-- Record extracts follows --
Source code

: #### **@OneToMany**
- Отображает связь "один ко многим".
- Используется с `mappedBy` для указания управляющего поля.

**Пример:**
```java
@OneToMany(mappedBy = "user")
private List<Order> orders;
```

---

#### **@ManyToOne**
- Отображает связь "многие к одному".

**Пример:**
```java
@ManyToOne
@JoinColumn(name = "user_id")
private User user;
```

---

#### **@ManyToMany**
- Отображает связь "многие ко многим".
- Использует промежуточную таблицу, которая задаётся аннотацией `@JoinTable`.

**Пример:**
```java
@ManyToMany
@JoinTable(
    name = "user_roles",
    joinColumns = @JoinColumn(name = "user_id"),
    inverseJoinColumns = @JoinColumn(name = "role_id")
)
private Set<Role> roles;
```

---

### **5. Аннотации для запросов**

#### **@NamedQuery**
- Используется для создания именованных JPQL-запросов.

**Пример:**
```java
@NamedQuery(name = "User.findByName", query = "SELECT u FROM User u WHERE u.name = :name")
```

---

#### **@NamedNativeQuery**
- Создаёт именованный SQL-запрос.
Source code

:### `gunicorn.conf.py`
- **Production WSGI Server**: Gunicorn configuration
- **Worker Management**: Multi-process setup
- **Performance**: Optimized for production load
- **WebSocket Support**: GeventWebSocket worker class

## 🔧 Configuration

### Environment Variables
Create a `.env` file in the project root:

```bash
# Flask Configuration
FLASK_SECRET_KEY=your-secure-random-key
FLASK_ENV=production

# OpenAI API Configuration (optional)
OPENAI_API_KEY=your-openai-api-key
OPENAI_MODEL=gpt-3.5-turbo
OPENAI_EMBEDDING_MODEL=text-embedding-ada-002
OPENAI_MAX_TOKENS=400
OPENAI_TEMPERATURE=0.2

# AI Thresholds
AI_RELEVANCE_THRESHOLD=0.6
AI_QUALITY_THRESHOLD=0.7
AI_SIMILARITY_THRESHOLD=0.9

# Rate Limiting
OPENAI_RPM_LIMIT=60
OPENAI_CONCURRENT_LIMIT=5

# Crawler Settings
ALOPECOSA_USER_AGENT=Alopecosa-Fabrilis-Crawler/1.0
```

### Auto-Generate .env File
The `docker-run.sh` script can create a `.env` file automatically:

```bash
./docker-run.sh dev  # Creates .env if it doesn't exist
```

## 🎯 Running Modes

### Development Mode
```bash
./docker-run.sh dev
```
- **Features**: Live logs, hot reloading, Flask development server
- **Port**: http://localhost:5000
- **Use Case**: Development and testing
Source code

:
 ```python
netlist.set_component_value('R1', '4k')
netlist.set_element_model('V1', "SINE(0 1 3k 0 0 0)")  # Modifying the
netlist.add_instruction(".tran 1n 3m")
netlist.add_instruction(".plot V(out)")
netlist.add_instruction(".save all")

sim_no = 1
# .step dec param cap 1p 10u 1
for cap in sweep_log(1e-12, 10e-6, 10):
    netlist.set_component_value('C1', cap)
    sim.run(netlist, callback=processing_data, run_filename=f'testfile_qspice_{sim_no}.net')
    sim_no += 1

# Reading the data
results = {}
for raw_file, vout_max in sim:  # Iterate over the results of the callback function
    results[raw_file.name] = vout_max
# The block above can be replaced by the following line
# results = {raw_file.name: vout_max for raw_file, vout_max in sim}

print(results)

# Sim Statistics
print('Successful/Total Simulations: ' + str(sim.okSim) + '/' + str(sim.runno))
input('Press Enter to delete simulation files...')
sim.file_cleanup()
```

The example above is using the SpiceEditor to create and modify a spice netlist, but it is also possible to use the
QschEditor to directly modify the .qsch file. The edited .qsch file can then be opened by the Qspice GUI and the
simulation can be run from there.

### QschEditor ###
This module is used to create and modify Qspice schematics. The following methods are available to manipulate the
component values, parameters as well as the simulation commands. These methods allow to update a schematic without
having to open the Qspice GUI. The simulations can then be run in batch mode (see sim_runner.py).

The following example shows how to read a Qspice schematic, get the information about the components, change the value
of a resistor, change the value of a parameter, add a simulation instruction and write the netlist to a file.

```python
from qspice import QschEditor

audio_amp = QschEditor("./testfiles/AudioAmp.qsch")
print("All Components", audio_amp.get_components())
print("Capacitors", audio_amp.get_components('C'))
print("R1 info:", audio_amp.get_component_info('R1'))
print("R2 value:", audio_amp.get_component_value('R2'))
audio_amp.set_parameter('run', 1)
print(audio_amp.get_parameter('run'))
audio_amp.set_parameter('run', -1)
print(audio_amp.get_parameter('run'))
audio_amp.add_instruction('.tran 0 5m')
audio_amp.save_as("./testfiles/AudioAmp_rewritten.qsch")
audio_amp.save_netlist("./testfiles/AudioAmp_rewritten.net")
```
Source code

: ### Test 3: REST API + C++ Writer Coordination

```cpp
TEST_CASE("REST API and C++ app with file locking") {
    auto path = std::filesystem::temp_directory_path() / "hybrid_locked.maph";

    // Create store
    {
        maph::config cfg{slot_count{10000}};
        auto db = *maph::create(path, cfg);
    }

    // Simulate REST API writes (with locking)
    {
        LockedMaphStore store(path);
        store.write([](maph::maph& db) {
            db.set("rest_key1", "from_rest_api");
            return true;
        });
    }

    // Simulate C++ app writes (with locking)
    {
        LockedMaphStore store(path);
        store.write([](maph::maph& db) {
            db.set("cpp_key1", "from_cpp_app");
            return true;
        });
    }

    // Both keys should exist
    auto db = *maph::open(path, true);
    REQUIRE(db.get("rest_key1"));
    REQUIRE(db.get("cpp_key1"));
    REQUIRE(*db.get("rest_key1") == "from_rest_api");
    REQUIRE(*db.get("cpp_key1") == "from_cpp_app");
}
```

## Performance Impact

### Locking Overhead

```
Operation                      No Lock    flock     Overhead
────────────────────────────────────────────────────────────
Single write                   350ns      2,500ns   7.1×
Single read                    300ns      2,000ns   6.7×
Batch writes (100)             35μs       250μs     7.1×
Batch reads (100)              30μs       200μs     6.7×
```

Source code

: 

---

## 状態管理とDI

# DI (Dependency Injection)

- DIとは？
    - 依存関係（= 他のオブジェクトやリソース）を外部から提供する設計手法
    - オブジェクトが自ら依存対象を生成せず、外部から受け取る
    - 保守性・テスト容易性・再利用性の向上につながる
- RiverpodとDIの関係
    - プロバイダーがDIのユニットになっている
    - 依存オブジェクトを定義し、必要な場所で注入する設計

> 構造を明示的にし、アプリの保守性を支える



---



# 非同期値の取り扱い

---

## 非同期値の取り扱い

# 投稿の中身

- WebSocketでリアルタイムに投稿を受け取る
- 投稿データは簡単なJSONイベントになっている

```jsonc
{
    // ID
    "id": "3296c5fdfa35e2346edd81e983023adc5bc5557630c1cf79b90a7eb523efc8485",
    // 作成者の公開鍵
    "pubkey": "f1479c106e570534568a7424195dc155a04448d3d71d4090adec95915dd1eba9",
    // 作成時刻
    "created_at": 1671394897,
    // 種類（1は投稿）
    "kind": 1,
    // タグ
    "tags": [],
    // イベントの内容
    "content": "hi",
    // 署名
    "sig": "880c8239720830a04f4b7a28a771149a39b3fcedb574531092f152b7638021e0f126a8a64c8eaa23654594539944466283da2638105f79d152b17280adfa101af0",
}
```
-- Record extracts concluded --
- **Required work**
Report, using only a number, how many lines above hold the word "Single".

- **Output for this exercise**
2